Press Releases

News from EPI Raising the Minimum Wage to $12 by 2020 Would Benefit 35 Million Workers

Today the Economic Policy Institute and the National Employment Law Project released a fact sheet, It’s Time to Raise the Minimum Wage, with detailed tables on the impact of raising the minimum wage to $12 by 2020 and indexing it to median wages thereafter. The fact sheet draws on data from a forthcoming paper by economic analyst David Cooper, Raising the Minimum Wage to $12 by 2020 Would Lift Wages for 35 Million American Workers.

Senator Patty Murray and Representative Robert “Bobby” C. Scott will reportedly introduce the Raise the Wage Act in the Senate and the House of Representatives next week. The Raise the Wage Act would raise the federal minimum wage to $12.00 an hour by 2020—by $0.75 to $8 an hour the first year, followed by $1.00 increases each year for the next four years. Starting in 2021, the minimum wage would be rise alongside average wages. The act would also gradually phase out the subminimum wage for tipped workers, which has been frozen at $2.13 since 1991.

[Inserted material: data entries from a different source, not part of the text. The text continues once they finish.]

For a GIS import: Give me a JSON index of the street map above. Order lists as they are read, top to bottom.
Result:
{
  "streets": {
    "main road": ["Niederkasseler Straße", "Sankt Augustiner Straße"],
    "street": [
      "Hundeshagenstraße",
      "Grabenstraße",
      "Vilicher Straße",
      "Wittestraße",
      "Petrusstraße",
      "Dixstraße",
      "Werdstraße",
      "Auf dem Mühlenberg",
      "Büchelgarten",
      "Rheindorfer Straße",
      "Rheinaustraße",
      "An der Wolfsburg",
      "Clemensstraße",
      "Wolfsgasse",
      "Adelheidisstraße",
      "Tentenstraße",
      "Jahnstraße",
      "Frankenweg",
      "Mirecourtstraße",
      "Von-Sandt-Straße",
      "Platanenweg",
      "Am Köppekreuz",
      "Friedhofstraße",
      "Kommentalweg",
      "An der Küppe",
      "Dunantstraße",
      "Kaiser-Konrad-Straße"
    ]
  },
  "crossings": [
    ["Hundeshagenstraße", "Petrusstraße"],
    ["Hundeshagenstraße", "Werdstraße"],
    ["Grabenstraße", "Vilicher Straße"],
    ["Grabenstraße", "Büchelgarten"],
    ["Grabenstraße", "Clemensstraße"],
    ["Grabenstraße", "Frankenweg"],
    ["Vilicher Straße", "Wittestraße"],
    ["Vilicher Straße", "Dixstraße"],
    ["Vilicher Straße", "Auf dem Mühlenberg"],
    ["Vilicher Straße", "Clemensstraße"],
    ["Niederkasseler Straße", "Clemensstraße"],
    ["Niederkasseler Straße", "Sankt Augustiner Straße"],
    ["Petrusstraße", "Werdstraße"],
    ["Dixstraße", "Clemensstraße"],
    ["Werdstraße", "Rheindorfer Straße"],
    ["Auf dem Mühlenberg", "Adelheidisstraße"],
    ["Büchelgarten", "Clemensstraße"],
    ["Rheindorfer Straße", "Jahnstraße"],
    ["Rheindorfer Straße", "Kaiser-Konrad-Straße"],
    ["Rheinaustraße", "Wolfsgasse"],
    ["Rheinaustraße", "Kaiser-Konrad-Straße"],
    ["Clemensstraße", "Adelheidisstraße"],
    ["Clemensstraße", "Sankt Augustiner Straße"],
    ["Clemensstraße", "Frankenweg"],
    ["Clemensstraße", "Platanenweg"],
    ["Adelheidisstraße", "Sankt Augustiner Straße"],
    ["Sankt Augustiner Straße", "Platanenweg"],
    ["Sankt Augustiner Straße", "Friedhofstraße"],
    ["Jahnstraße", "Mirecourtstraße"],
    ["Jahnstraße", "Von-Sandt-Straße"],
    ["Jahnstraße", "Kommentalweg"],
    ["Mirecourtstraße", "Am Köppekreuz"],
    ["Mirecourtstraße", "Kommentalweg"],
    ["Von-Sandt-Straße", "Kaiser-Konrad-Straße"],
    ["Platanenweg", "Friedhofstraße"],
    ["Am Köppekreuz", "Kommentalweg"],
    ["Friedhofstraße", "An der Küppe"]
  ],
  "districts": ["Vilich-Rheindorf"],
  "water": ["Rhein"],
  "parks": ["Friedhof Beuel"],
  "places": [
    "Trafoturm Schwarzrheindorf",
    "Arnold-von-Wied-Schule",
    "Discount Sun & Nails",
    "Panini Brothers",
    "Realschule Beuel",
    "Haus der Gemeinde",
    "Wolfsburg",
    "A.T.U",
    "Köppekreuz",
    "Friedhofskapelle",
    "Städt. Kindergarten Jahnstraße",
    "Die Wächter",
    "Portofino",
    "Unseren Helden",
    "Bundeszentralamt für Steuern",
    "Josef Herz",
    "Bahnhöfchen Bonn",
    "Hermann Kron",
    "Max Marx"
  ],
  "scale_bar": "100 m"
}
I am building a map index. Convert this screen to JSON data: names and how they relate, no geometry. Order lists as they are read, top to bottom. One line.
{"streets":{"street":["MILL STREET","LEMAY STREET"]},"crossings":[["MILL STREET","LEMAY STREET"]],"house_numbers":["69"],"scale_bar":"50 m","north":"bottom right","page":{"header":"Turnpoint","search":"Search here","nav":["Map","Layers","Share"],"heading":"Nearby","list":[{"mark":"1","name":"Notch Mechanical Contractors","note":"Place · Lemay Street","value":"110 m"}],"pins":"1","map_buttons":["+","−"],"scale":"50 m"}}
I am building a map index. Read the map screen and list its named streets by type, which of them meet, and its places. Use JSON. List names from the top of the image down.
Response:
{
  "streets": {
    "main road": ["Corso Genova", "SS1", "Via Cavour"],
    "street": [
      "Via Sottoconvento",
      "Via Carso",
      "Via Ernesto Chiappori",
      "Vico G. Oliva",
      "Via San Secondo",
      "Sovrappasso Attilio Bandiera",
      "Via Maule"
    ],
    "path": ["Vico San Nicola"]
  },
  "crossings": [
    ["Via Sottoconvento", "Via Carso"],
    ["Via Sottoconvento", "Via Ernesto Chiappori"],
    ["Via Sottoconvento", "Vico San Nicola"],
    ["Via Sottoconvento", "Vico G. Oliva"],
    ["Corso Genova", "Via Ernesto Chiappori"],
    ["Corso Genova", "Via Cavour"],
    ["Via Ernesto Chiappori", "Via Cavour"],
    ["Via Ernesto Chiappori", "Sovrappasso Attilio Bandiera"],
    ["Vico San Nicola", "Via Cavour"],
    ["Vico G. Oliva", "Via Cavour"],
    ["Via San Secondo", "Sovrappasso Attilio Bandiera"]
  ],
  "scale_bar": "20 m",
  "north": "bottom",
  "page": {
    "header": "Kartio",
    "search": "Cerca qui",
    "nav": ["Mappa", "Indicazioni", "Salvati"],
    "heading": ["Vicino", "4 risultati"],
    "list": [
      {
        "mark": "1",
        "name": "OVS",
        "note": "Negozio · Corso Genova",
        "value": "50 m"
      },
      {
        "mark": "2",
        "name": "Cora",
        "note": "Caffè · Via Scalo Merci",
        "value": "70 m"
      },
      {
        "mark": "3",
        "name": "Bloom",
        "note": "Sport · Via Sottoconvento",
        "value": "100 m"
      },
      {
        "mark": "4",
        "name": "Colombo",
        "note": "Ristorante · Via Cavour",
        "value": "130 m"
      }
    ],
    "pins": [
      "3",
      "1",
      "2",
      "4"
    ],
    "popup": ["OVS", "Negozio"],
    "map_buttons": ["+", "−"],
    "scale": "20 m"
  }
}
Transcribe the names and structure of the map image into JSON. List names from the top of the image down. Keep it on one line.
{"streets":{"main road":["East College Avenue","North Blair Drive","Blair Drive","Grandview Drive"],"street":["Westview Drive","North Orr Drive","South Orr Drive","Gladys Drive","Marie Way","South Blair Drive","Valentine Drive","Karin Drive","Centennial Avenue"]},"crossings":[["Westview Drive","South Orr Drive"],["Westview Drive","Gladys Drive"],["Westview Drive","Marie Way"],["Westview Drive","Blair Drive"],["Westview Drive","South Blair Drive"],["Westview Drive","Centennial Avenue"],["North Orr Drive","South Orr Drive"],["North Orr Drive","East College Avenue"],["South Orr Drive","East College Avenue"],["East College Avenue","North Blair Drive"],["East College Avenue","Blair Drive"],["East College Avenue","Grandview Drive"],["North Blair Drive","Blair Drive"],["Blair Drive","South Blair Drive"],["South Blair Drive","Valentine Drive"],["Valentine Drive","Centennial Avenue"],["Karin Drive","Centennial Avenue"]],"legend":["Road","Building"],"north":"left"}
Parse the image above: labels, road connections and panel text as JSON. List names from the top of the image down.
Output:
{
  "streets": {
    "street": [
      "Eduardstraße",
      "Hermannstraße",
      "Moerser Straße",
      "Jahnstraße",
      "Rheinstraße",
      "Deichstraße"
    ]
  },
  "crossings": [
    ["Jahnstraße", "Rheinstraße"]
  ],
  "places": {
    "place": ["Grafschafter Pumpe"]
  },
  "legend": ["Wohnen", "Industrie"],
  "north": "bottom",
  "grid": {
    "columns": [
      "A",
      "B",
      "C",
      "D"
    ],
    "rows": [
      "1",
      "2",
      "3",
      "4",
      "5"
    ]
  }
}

According to EPI analysis, 35 million workers would benefit from this increase, including 19.6 million women. 35 percent of African American workers and 38 percent of Hispanic workers would receive wage increases. 89 percent of workers who would be affected by the Raise the Wage Act are 20 years old or older, 27.7 percent have children, and half have total family incomes of less than $40,000 a year. 45 percent of workers who would be affected by the Raise the Wage Act have at least some college experience.

The Raise the Wage Act would restore the minimum wage to its value relative to a typical worker’s wage in 1968, when the minimum wage was at its strongest. In percentage terms, the annual increases under the proposal are in line with past federal minimum wage increases. Raising the minimum wage to $12.00 over five years represents average annual increases of 10.6 percent. The average of all increases since 1961 is 11.7 percent a year.

This fact sheet is part of EPI’s Raising America’s Pay project, a multiyear research and public education initiative to make wage growth an urgent national policy priority. EPI President Lawrence Mishel and economic analyst David Cooper are available for interviews on the minimum wage and other topics.

This is a corrected version of a press release initially released on on April 24, 2015. A programming error did not correctly account for scheduled changes to state minimum wages in 2019 and 2020. Accounting for those changes doesn’t significantly change the overall picture or the demographic profile of workers affected by the federal minimum-wage bill, but does decrease the estimate of affected workers and the amount of their increased wages, as some workers previously expected to get a raise under the bill will already have higher wages from the increase in their state minimum wage.